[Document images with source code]
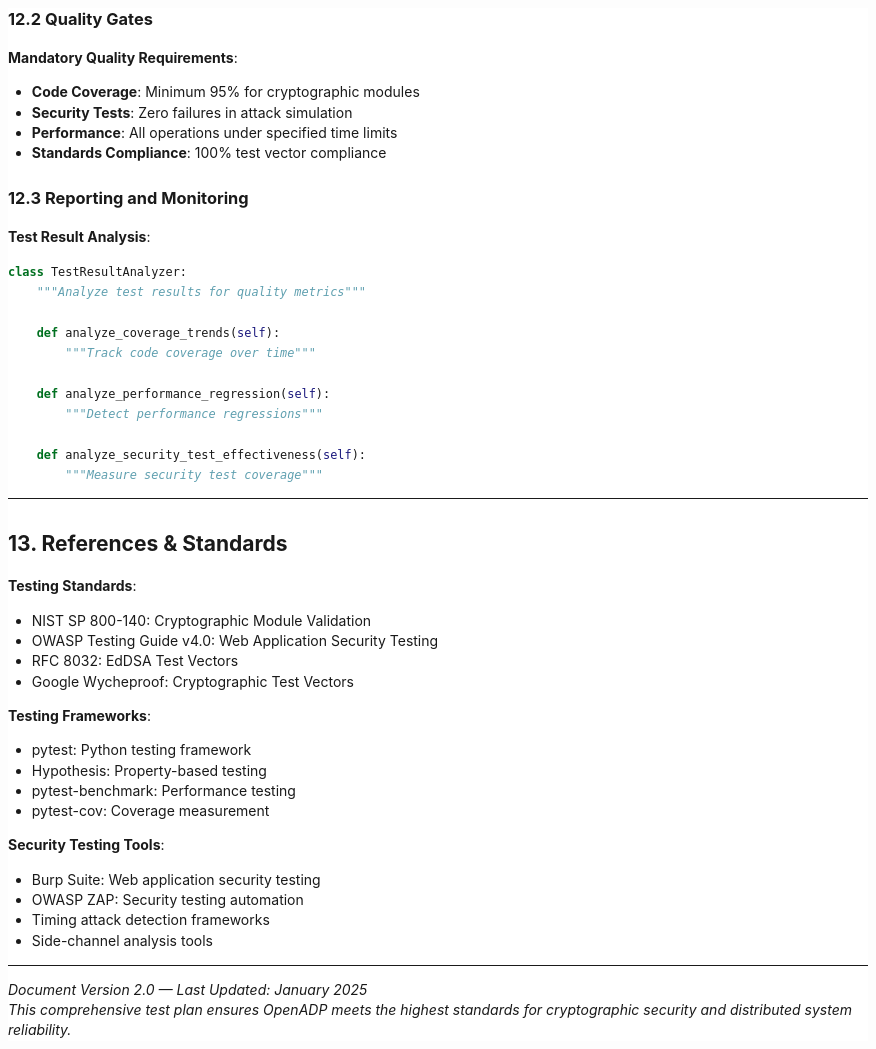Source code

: ### 12.2 Quality Gates

**Mandatory Quality Requirements**:

- **Code Coverage**: Minimum 95% for cryptographic modules
- **Security Tests**: Zero failures in attack simulation
- **Performance**: All operations under specified time limits
- **Standards Compliance**: 100% test vector compliance

### 12.3 Reporting and Monitoring

**Test Result Analysis**:

```python
class TestResultAnalyzer:
    """Analyze test results for quality metrics"""
    
    def analyze_coverage_trends(self):
        """Track code coverage over time"""
        
    def analyze_performance_regression(self):
        """Detect performance regressions"""
        
    def analyze_security_test_effectiveness(self):
        """Measure security test coverage"""
```

---

## 13. References & Standards

**Testing Standards**:
- NIST SP 800-140: Cryptographic Module Validation
- OWASP Testing Guide v4.0: Web Application Security Testing
- RFC 8032: EdDSA Test Vectors
- Google Wycheproof: Cryptographic Test Vectors

**Testing Frameworks**:
- pytest: Python testing framework
- Hypothesis: Property-based testing
- pytest-benchmark: Performance testing
- pytest-cov: Coverage measurement

**Security Testing Tools**:
- Burp Suite: Web application security testing
- OWASP ZAP: Security testing automation
- Timing attack detection frameworks
- Side-channel analysis tools

---

*Document Version 2.0 — Last Updated: January 2025*  
*This comprehensive test plan ensures OpenADP meets the highest standards for cryptographic security and distributed system reliability.* 
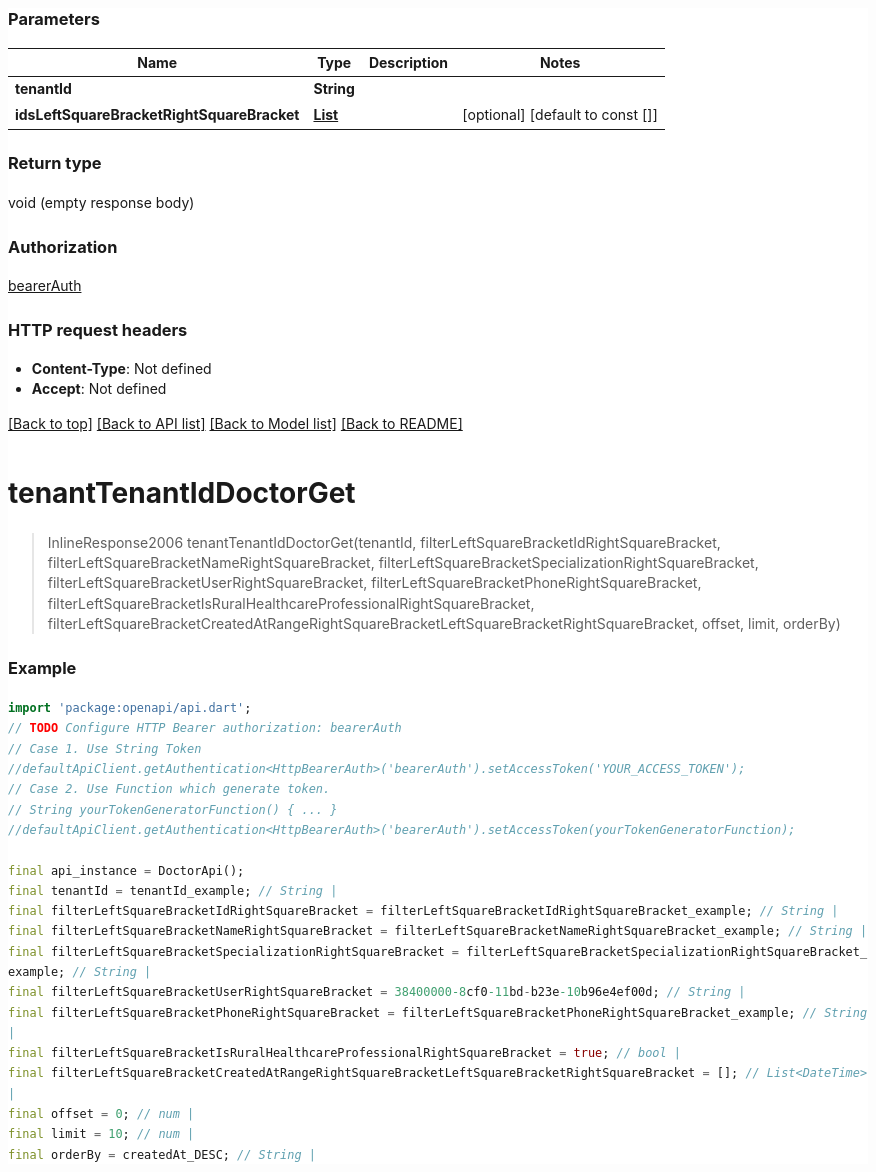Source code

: ### Parameters

Name | Type | Description  | Notes
------------- | ------------- | ------------- | -------------
 **tenantId** | **String**|  | 
 **idsLeftSquareBracketRightSquareBracket** | [**List<String>**](String.md)|  | [optional] [default to const []]

### Return type

void (empty response body)

### Authorization

[bearerAuth](../README.md#bearerAuth)

### HTTP request headers

 - **Content-Type**: Not defined
 - **Accept**: Not defined

[[Back to top]](#) [[Back to API list]](../README.md#documentation-for-api-endpoints) [[Back to Model list]](../README.md#documentation-for-models) [[Back to README]](../README.md)

# **tenantTenantIdDoctorGet**
> InlineResponse2006 tenantTenantIdDoctorGet(tenantId, filterLeftSquareBracketIdRightSquareBracket, filterLeftSquareBracketNameRightSquareBracket, filterLeftSquareBracketSpecializationRightSquareBracket, filterLeftSquareBracketUserRightSquareBracket, filterLeftSquareBracketPhoneRightSquareBracket, filterLeftSquareBracketIsRuralHealthcareProfessionalRightSquareBracket, filterLeftSquareBracketCreatedAtRangeRightSquareBracketLeftSquareBracketRightSquareBracket, offset, limit, orderBy)



### Example
```dart
import 'package:openapi/api.dart';
// TODO Configure HTTP Bearer authorization: bearerAuth
// Case 1. Use String Token
//defaultApiClient.getAuthentication<HttpBearerAuth>('bearerAuth').setAccessToken('YOUR_ACCESS_TOKEN');
// Case 2. Use Function which generate token.
// String yourTokenGeneratorFunction() { ... }
//defaultApiClient.getAuthentication<HttpBearerAuth>('bearerAuth').setAccessToken(yourTokenGeneratorFunction);

final api_instance = DoctorApi();
final tenantId = tenantId_example; // String | 
final filterLeftSquareBracketIdRightSquareBracket = filterLeftSquareBracketIdRightSquareBracket_example; // String | 
final filterLeftSquareBracketNameRightSquareBracket = filterLeftSquareBracketNameRightSquareBracket_example; // String | 
final filterLeftSquareBracketSpecializationRightSquareBracket = filterLeftSquareBracketSpecializationRightSquareBracket_example; // String | 
final filterLeftSquareBracketUserRightSquareBracket = 38400000-8cf0-11bd-b23e-10b96e4ef00d; // String | 
final filterLeftSquareBracketPhoneRightSquareBracket = filterLeftSquareBracketPhoneRightSquareBracket_example; // String | 
final filterLeftSquareBracketIsRuralHealthcareProfessionalRightSquareBracket = true; // bool | 
final filterLeftSquareBracketCreatedAtRangeRightSquareBracketLeftSquareBracketRightSquareBracket = []; // List<DateTime> | 
final offset = 0; // num | 
final limit = 10; // num | 
final orderBy = createdAt_DESC; // String | 

```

§ WHAT THE EXERCISE ASKS
Pick out every line above that holds the word "yourTokenGeneratorFunction" and copy it.

§ WRITTEN ANSWER
// String yourTokenGeneratorFunction() { ... }
//defaultApiClient.getAuthentication<HttpBearerAuth>('bearerAuth').setAccessToken(yourTokenGeneratorFunction);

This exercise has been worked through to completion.